Blizzards have much to recommend them. They produce mountains of glistening white snow, school cancellations and work-at-home days.

Yet in these tech-centric times, a blizzard can deal a serious blow to our digital lives, throwing us offline and generally off. We do what we can to forestall a digital blackout, powering up our devices and stockpiling rechargers. If only we were as realistic in other areas of our lives.

“We have to prepare for a client who’s arriving from Italy on Wednesday,” a friend protests in the face of a looming storm.

Well, no, your client won’t be arriving when flights have been canceled across the board.

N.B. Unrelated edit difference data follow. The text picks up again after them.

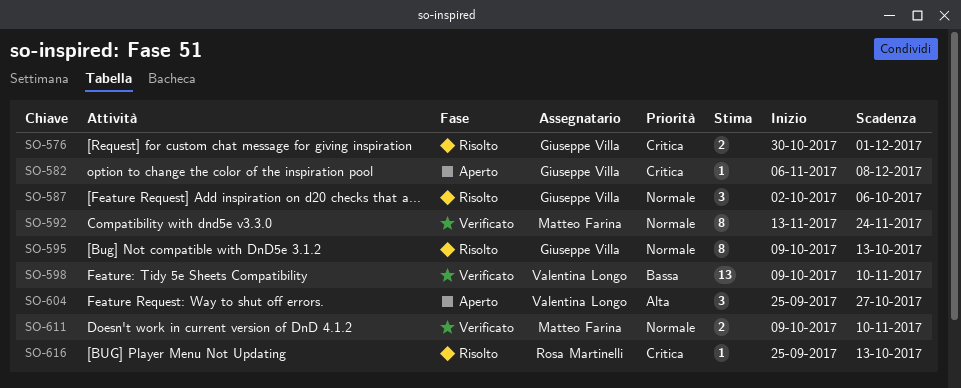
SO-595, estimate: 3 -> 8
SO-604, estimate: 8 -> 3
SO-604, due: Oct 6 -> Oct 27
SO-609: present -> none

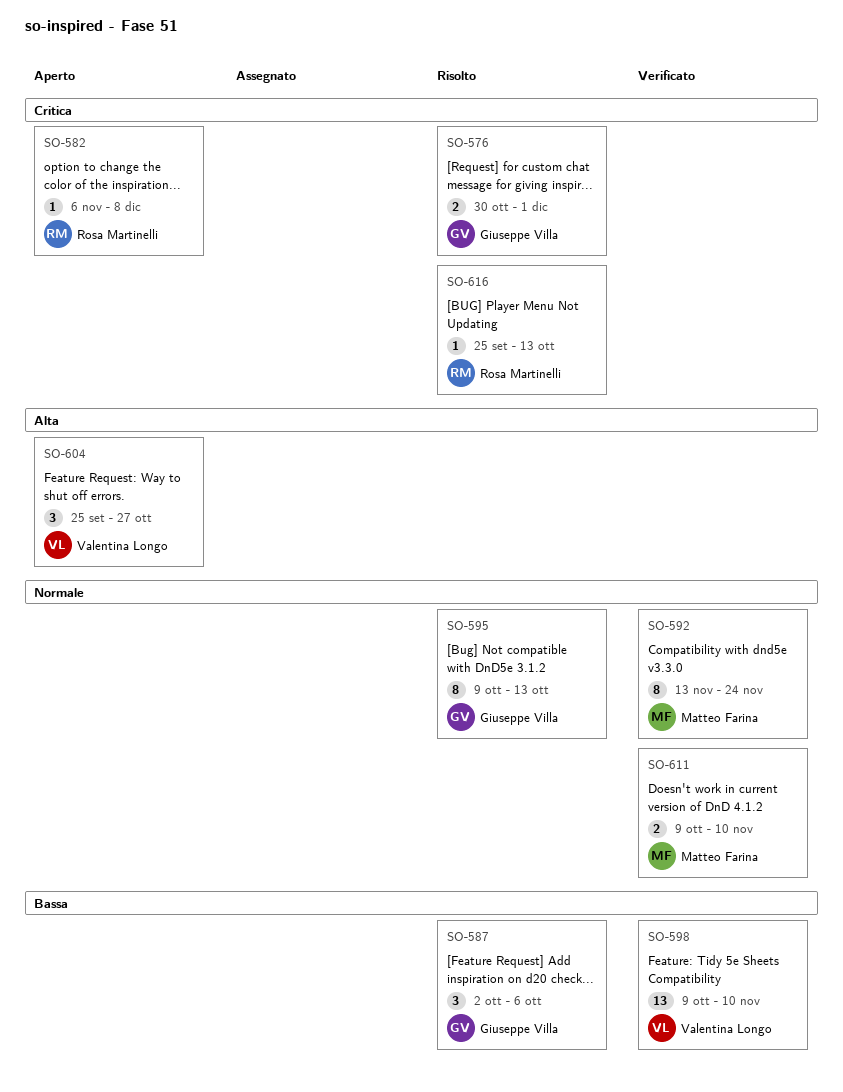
SO-582, owner: Giuseppe Villa -> Rosa Martinelli
SO-587, priority: Normale -> Bassa

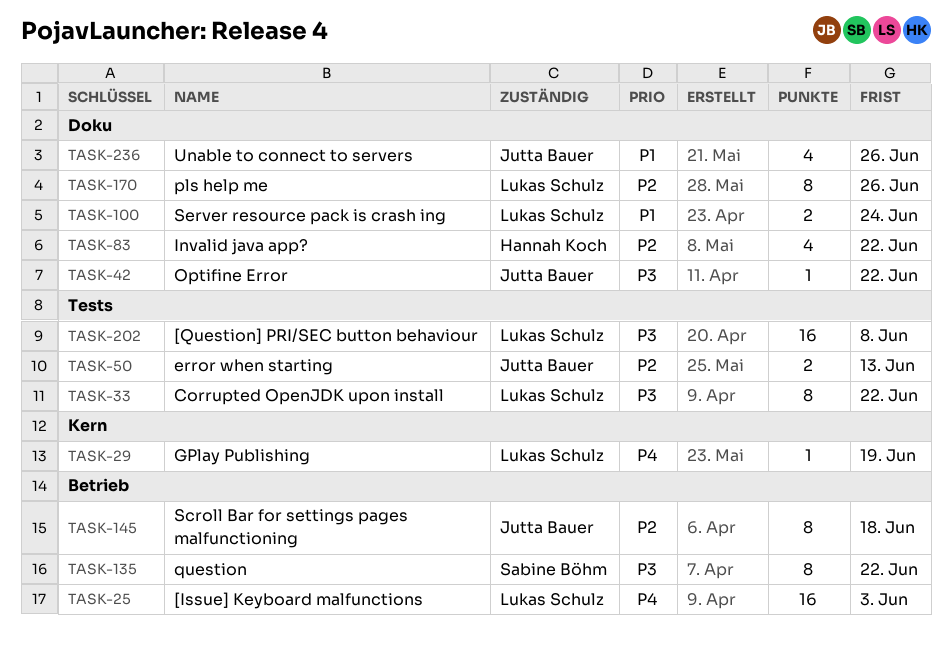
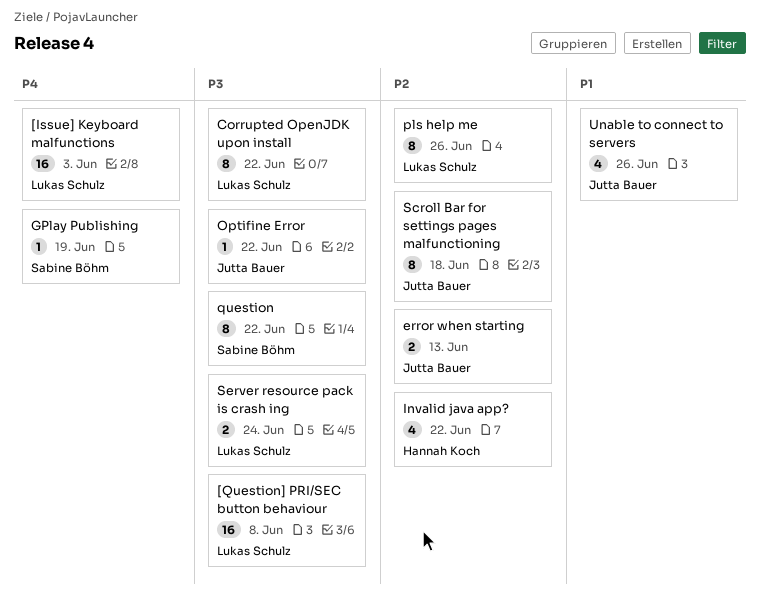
GPlay Publishing, owner: Lukas Schulz -> Sabine Böhm
Server resource pack is crash ing, priority: P1 -> P3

Score one for the blizzard, zero for those all-important plans.

“I’ll pick up a loaf of bread and a gallon of milk on my way home,” says the well-meaning spouse, unaware that these mainstays are the holy grail of blizzard shopping, long gone from the store’s shelves.

“We have deadlines to meet and meetings to attend, and we’re already running behind,” says another worker bee, unmoved by the storm. Except that nothing moves in a snowstorm, unless it’s a plow, and even then with difficulty.

The beauty of blizzards is the dent they make in our armor, the blow to self-regard, when blowing and drifting snow manages to shut down most worldly ventures. Nor must it be a back-breaker to dole out such insult. Piles of the powdery, nearly weightless stuff bring home the point.

Yet for all the dangers inherent in massive snowstorms, they come with surprising safeguards. For one, fewer fools are out on the roads, and fewer of them are texting. And the ones who are out are learning how to dance.

Major snowfalls demand a new choreography – a sort of two-step for radically reduced roads. The two-way street of other seasons is now a one-lane hazard, and nobody gets to barrel ahead. Each of us has to pull over, allow someone to pass, take turns being polite. It’s a mannerly business, this driving on snow-narrowed roads, and a boon to etiquette, as well.

Moreover, blizzards are arguably an old-fashioned, naturally occurring forerunner of Facebook. Friends in warmer parts see and hear the news of our whitened state, and they revel (briefly) in their shovel-free lives. Then their empathy kicks in, and they pick up the phone. Envious they’re not, as they’ll happily proclaim. At this stage of the season, we’re ready to allow that a long-distance strategy for dealing with Maine winters has some obvious merit.

A tropical island, anybody?

Most of us will welcome an end to winter when it arrives. But a blizzard every now and then is a useful thing, reminding us, as it will, of forces we don’t control.